__ИСХОДНЫЙ ОТРЫВОК__
= = =

Единство, которое заключает в себе многообразие, происшедшее из него — вот выражение разумного. В какой мере орудие обладает этим характером, и как оно его достигло, будет ясно из следующего наблюдения.

Поскольку орудие направляется исключительно человеческой рукою, оно имеет характер единства сравнительно с приёмами зверей, которые пускают в ход зубы, когти, руки и ноги. Ещё важнее единство его, как неорганического вещества, ибо последнее может всегда и для всевозможных форм, то есть целей, преобразовываться человеческой рукой. Но высшей степени единства орудие достигает, когда является уже не предметом, созданным самой природой, как бы случайно данным в руку человека и столь же случайно употребляющимся им, но изготавливается из однородного вещества, сперва из дерева и кости, затем из камня и, наконец, из ковких и плавких металлов. С этих пор вещество совершенно подчиняется господству мысли и принимает с готовностью — металлы с ещё большей готовностью, чем камень — все формы, которые даёт ему мысль. Итак, вся множественность, все специальное развивается из первоначального единства.

Путь же, который от первоначального многообразия вёл к тому первому, высшему единству, вытекает сам собой из сказанного. Его этапы следующие:

  1. Орудие, незаметно сопровождающее деятельность естественных органов, поддерживая их, — оба ещё конкурируют.

= = =

__ВЫДЕРЖКИ ИЗ ДАННЫХ__
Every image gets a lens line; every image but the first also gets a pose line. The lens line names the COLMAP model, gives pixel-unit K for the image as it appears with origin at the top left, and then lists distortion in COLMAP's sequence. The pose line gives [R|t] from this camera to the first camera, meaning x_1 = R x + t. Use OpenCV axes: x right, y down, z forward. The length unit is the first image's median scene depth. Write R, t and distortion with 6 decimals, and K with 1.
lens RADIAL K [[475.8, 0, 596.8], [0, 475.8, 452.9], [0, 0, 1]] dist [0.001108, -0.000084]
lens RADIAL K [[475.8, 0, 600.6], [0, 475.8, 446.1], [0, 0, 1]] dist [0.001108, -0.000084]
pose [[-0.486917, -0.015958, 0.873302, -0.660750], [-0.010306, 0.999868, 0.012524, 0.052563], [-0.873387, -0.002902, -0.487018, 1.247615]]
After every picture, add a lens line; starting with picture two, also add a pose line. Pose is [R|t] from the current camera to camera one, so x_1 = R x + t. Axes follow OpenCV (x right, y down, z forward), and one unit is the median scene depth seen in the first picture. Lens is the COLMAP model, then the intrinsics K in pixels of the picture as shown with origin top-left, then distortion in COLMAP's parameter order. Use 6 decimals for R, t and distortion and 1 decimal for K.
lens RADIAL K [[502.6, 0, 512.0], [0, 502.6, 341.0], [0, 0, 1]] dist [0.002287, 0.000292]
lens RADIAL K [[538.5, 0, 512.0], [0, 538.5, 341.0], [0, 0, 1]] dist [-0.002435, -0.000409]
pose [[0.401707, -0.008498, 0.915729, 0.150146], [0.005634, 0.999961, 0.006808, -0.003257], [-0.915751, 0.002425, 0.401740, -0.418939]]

= = =

__СУТЬ ЗАДАНИЯ__
**1.** Перечислите все вещества, из которых, согласно отрывку об орудии, последовательно изготавливалось орудие.
**2.** Продолжите отрывок об орудии с пункта, следующего за первым этапом перечня.

__ОТВЕТЫ__
**1.** Дерево, кость, камень, ковкие и плавкие металлы.

**2.**
  2. Первичное орудие, предметы природы, которые с небольшими модификациями используются для работы.
  3. Самостоятельные артефакты, изготавливаемые из рога, кости и других подходящих веществ.
  4. Каменные и, наконец, металлические орудия.

Но как в мире природы и духа все новое вытекает лишь из старого и ещё длительное время носит его следы, так и при развитии орудия новое лишь постепенно могло вытеснять старое, и формы, которые принадлежали совершенно иному периоду и совершенно иному материалу, наследовались многими поколениями, потому что глаз привыкал к ним, и люди думали, что иначе и быть не может. Даже когда старое уже совсем исчезло, нередко стилизованные орнаменты намекают на его прежние черты и на переходные формы, из которых развилось новое. Это особенно красиво и ясно показал Рело на примере бронзовых топоров.

Мы можем, следовательно, принять с несомненностью, что в эпоху первого происхождения орудия, в переходное время от действия природных органов к деятельности орудия — период, о котором, разумеется, не могут дать показании никакие археологические находки, — развитие продолжало идти путями, проложенными природой, которая сама от первоначального единства пришла к дифференциации органов. Другими словами, действие, выполнявшееся главным действующим органом, а именно зубами, постепенно переходит к руке, и первые орудия были ничем иным, как бессознательными репродукциями, — но отнюдь не подражаниями! — этих органов, выросшими из стремления сперва подкрепить действие зубов, затем выполнять его всецело одной рукою. При этом, естественно, объективно творческий человек, в конце концов, должен был напасть на формы и средства, совершенно подобные тем, которые произвела целесообразно действующая, творческая природа также путём роста и развития в животном и человеческом теле.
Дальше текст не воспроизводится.